Evaluation criteria:
A test substance is classified mutagenic if either of the following conditions under a) and b) is achieved:
a) a test substance produces at least a 2-fold increase in the mean number of revertants per plate of at least one of the tester strains over the mean number of revertants per plate of the appropriate vehicle control at complete bacterial background lawn
b) a test substance induces a dose-related increase in the mean number of revertants per plate of at least one of the tester strains over the mean number of revertants per plate of the appropriate vehicle control in at least two to three concentrations of the test article at complete bacterial background lawn.The test results must be reproducible.

Results and discussion

Test results
Key result
Species / strain:
S. typhimurium, other: TA 1535, TA 1537, TA 98 and TA 100
Metabolic activation:
with and without
Genotoxicity:
negative
Cytotoxicity / choice of top concentrations:
no cytotoxicity
Vehicle controls validity:
valid
Untreated negative controls validity:
valid
Positive controls validity:
valid
Additional information on results:
- Water solubility: the test substance did not precipitate on the plates up to the highest investigated doses
- Precipitation: no

Applicant's summary and conclusion

Conclusions:
Under the study conditions, the substance was not mutagenic in S. typhimurium strains with and without metabolic activation.
Executive summary:

A study was conducted to determine the in vitro genetic toxicity of the substance according to OECD Guideline 471, in compliance with GLP. Salmonella typhimurium strains TA1535, TA1537, TA98 and TA100 were exposed to the test substance at concentration levels of 0, 4, 20, 100, 500, 2500 and 5000 µg/plate with and without metabolic activation (S9-mix induced Aroclor 1254), and to negative or positive control substances for 48 h.
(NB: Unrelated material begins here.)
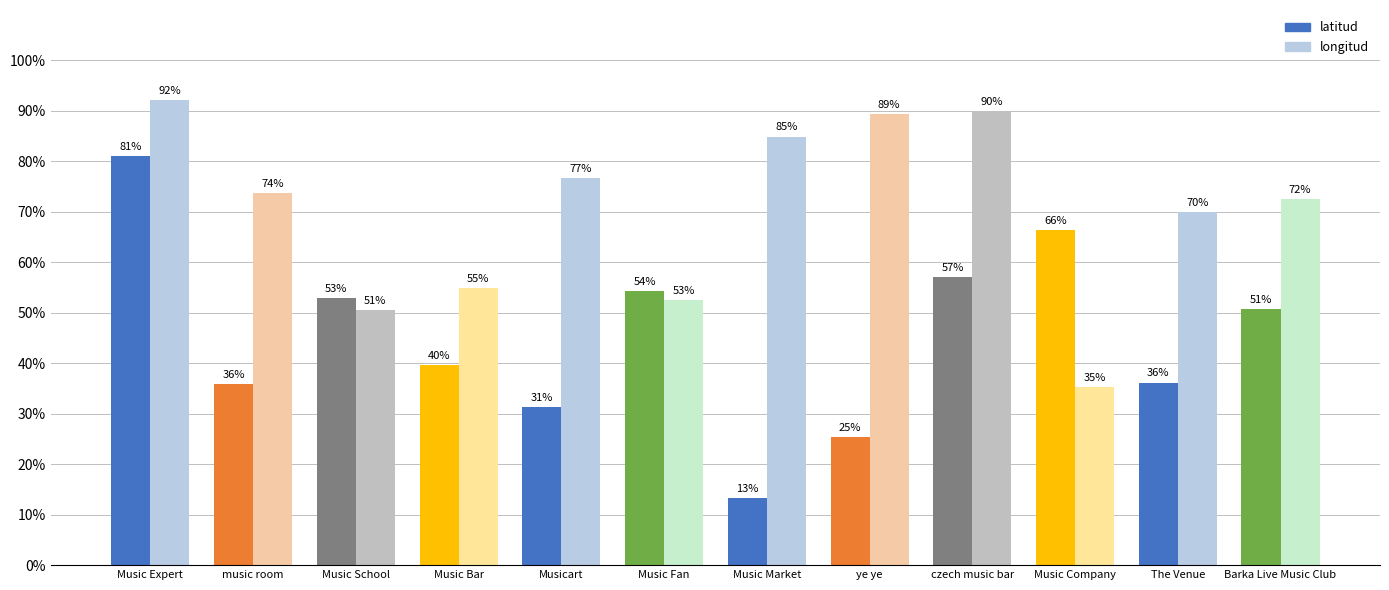

At how many categories does at least one series exceed 49?

12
In the dose range finding study, the test substance proved to be toxic for the bacterial strain TA 100 in the absence of a metabolizing system at a dose of 5000 µg/plate. Therefore 5000 µg/plate was chosen as the highest dose in the experiment. The test substance did not precipitate on the plates up to the highest investigated doses. The test substance did not induce toxicity or an increase in number of revertants at any concentration level. Under the study conditions, the substance was not mutagenic in S. typhimurium strains with and without metabolic activation (Hoechst, 1994).